Unabhängig von der Frage, ob eine MS-Erkrankung vorliegt, gibt es allgemeine Kriterien, die für eine Blutspende erfüllt sein müssen:

  • Alter und Gewicht: Eine Blutspende ist ab dem 18. Lebensjahr möglich. Um Blut spenden zu dürfen, musst du mindestens 50 Kilogramm Körpergewicht haben.
  • Gesundheit: Du solltest dich fit und gesund fühlen.
  • Infektionen: Spendewillige, die unter einer ansteckenden Krankheit leiden, sind nicht zur Blutspende zugelassen. Ansteckende Infektionskrankheiten wie HIV oder Syphilis führen dazu, dass du dauerhaft kein Blut spenden kannst. Nach einem leichten Infekt mit leichten Symptomen ohne Fieber (einer einfachen Erkältung) wartest du bitte mindestens sieben Tage nach Abklingen der letzten Symptome und bis du dich erholt hast, bevor du Blut spenden gehst.
  • Medikamente: Eine Medikamenteneinnahme schließt dich nicht grundsätzlich von der Blutspende aus. Allerdings kommt es darauf an, welche Medikamente du einnimmst.
  • Auslandsaufenthalte: Auslandsaufenthalte sind häufig mit Sperrfristen bis zur nächsten Blutspende verbunden. Ob und wie lange du nach dem Auslandsaufenthalt bis zur nächsten Blutspende warten musst, ist abhängig von Reiseziel, Aufenthaltsdauer und Reisezeit.
  • Operationen und Eingriffe: Wie nach allen größeren Operationen, besteht auch nach einer Magen-Bypass Operation eine Wartezeit von vier Monaten. Nach einer Magen- oder Darmspiegelung müssen standardmäßig 4 Monate bis zur nächsten Blutspende vergehen. Nach einer Zahnbehandlung sowie professionellen Zahnreinigung (Prophylaxe) darfst du 24 Stunden nicht Blut spenden.
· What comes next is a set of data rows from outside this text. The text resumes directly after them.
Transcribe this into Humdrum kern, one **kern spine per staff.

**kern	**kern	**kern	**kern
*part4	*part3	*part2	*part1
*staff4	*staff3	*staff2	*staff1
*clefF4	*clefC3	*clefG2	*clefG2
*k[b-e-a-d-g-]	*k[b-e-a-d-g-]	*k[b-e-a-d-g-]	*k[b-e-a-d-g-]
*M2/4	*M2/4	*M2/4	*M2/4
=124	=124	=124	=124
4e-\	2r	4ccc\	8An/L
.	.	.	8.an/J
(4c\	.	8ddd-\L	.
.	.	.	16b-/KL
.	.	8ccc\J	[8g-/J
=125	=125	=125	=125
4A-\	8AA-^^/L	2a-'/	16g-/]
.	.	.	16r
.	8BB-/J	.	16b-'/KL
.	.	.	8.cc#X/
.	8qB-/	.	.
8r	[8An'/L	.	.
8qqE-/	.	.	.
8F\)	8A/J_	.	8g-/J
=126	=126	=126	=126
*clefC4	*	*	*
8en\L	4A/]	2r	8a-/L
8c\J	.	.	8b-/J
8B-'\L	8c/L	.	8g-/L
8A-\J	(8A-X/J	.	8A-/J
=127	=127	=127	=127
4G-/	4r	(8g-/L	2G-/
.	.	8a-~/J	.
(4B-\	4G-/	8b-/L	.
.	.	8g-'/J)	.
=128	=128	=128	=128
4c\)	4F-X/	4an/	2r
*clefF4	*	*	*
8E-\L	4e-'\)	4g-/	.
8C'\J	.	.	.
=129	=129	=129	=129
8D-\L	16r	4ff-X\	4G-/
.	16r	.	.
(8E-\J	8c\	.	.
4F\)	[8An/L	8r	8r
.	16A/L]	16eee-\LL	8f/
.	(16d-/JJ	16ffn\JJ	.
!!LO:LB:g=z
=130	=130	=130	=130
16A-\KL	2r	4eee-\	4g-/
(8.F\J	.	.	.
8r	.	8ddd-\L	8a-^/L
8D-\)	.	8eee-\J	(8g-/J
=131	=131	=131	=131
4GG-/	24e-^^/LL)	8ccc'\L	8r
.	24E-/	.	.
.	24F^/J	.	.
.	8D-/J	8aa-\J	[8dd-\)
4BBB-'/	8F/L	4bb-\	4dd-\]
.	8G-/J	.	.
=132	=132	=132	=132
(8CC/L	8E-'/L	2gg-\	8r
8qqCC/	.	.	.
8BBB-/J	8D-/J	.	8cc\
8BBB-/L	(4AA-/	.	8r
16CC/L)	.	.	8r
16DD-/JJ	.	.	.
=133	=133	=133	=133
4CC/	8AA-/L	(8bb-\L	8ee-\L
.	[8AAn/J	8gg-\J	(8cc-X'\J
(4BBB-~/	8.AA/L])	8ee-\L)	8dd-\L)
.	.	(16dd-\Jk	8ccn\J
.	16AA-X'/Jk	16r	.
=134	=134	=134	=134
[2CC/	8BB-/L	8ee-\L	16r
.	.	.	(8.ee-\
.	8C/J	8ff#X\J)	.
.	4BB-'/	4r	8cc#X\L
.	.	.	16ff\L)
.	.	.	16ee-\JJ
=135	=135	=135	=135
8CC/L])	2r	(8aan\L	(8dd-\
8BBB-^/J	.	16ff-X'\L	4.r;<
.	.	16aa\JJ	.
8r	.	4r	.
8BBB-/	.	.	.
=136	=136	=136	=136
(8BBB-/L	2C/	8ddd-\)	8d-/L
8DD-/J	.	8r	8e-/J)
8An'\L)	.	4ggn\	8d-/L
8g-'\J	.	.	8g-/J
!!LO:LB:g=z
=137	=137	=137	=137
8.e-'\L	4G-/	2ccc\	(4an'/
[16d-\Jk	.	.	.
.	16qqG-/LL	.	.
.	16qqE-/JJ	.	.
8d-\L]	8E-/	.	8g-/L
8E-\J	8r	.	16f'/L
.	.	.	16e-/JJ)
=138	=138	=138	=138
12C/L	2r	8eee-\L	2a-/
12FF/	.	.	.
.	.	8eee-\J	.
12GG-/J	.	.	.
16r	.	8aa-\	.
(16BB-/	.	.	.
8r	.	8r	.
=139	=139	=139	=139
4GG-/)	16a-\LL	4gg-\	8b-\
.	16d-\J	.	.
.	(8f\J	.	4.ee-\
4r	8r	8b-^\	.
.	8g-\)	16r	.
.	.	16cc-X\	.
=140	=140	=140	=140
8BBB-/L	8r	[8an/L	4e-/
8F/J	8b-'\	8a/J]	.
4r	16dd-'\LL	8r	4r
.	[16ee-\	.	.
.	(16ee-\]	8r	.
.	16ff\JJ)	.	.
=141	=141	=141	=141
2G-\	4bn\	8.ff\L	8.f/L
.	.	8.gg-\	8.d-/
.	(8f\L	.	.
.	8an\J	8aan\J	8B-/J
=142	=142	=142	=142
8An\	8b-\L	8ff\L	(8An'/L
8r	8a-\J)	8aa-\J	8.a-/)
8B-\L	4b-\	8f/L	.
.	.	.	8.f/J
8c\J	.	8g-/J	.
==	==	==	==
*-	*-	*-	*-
Vorbereitung auf die Blutspende

  • Terminvereinbarung: Um an der Blutspende teilzunehmen, reservierst du dir vorab einen Termin an deinem gewünschten Spendeort.
  • Ausweis: Bringe unbedingt deinen Personalausweis und wenn bereits vorhanden deinen Blutspendeausweis mit.
  • Ernährung und Flüssigkeit: Vor jedem Blutspendetermin solltest du bis zu zwei Stunden vorher ausreichend getrunken (alkoholfreie Getränke) und gegessen haben.
  • Gesundheit: Zudem solltest du dich am Tag der Blutspende gesund und fit fühlen.

Ablauf der Blutspende

  1. Anmeldung: Hier meldest du dich mit deinem gültigen Personalausweis an, erhältst den Anamnesebogen und wirst über die nächsten Schritte informiert.
  2. Voruntersuchung: Hier wird dein Blutdruck und deine Körpertemperatur gemessen.
  3. Arztgespräch: Innerhalb eines vertraulichen Einzelgesprächs mit einem Arzt wird der ausgefüllte Anamnesebogen gemeinsam besprochen.
  4. Blutentnahme: Spricht vonseiten des Arztes nichts gegen eine Blutspende, geleitet dich unser medizinisches Fachpersonal zu deiner Liege und betreut dich während der gesamten Blutentnahme. Dir werden ca. 500 ml Blut entnommen.
  5. Ruhepause: Um eventuellen Kreislaufproblemen vorzubeugen, empfehlen wir jedem Blutspender, unabhängig von der bereits geleisteten Spendenanzahl, nach der Blutentnahme (500ml) noch eine Ruhepause auf der Liege einzulegen.

Nach der Blutspende

  • Trinken und Essen: Achte nach der Blutspende darauf, viel zu trinken, damit der Flüssigkeitsverlust wieder ausgeglichen wird. Ebenfalls solltest du zur Stärkung etwas essen sowie eine angemessene Ruhepause unter Aufsicht einhalten, um den Körper zu entlasten.
  • Körperliche Anstrengung: Außerdem empfehlen wir nach der Spende auf größere körperliche Anstrengungen, wie z.B. den Besuch eines Fitness-Studios oder einer Sauna, zu verzichten.
  • Teilnahme am Straßenverkehr: Spender, die mit dem eigenen Pkw oder Motorrad zum Spendetermin anreisen, sollten 30 Minuten warten, bevor sie wieder am Straßenverkehr teilnehmen dürfen.